Spinal cord stimulation (SCS) has shown remarkable efficacy in restoring motor function in people with spinal cord injury by recruiting afferent input to enhance the responsiveness of spared neural circuits to residual cortical inputs. This pilot will test if SCS can show evidence to improve motor deficits in people with Type 2, 3, or 4 spinal muscular atrophy (SMA). The investigators will enroll up to six subjects with Type 2, 3, or 4 SMA aged 16 or older that show quantifiable motor deficits of the upper body. The investigators will then implant the subjects with percutaneous, linear spinal leads near the cervical spinal cord for a period of up to 29 days. Although these leads are not optimized for motor function but rather for their clinically approved indication of treating pain, the investigators believe they provide a safe technology enabling our team to perform scientific measurement necessary to evaluate potential for effects of SCS in motor paralysis with SMA. After the end of the study, the leads will be explanted.

Evaluation of Safety and Efficacy of Gene Therapy Drug in the Treatment of Spinal Muscular Atrophy (SMA) Type 3 Patients

The study will evaluate safety and efficacy of intrathecal delivery of GC101 gene therapy drug as a treatment of spinal muscular atrophy Type 3 (SMA 3) patients.

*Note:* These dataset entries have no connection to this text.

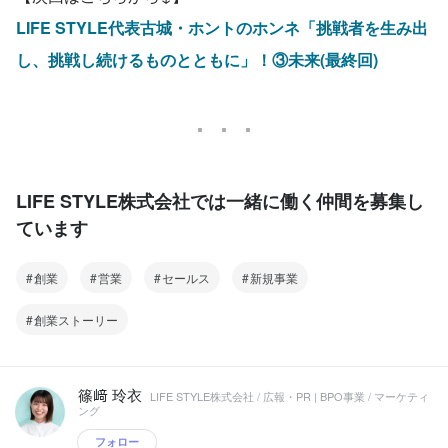
LIFE STYLE代表古城・ホントのホンネ「挑戦者を生み出
し、挑戦し続けるものとともに」！③未来(最終回)
LIFE STYLE株式会社では一緒に働く仲間を募集し
ています
創業
営業
セールス
新規事業
創業ストーリー
篠﨑 玲衣
LIFE STYLE株式会社 / 広報・PR | BPO事業 / マーケティ
ング
フォロー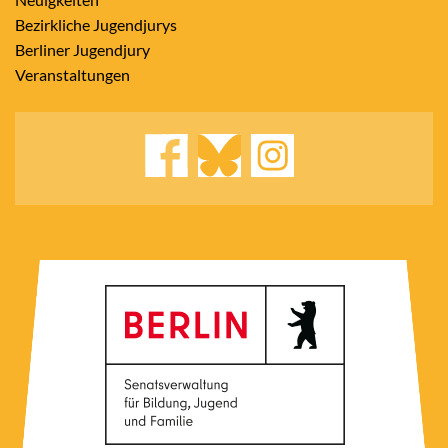
Bezirkliche Jugendjurys
Berliner Jugendjury
Veranstaltungen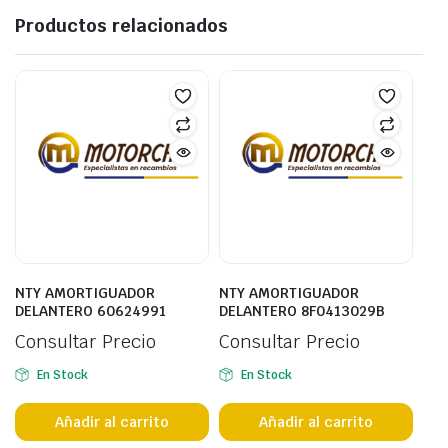
Productos relacionados
NTY AMORTIGUADOR
NTY AMORTIGUADOR
DELANTERO 60624991
DELANTERO 8F0413029B
Consultar Precio
Consultar Precio
En Stock
En Stock
Añadir al carrito
Añadir al carrito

Long-Term Safety & Efficacy of Apitegromab in Patients With SMA Who Completed Previous Trials of Apitegromab

The ONYX study is an Open-Label, Multicenter, Extension study that will evaluate the long-term safety and efficacy of Apitegromab in Patients with Type 2 and Type 3 SMA who have completed TOPAZ or SAPPHIRE.

Spinraza in Adult Spinal Muscular Atrophy

This is a longitudinal, observational study of adult patients with genetically confirmed chromosome 5q SMA to examine the safety, tolerability, and effectiveness of SPINRAZA® (nusinersen) for up to 30 months.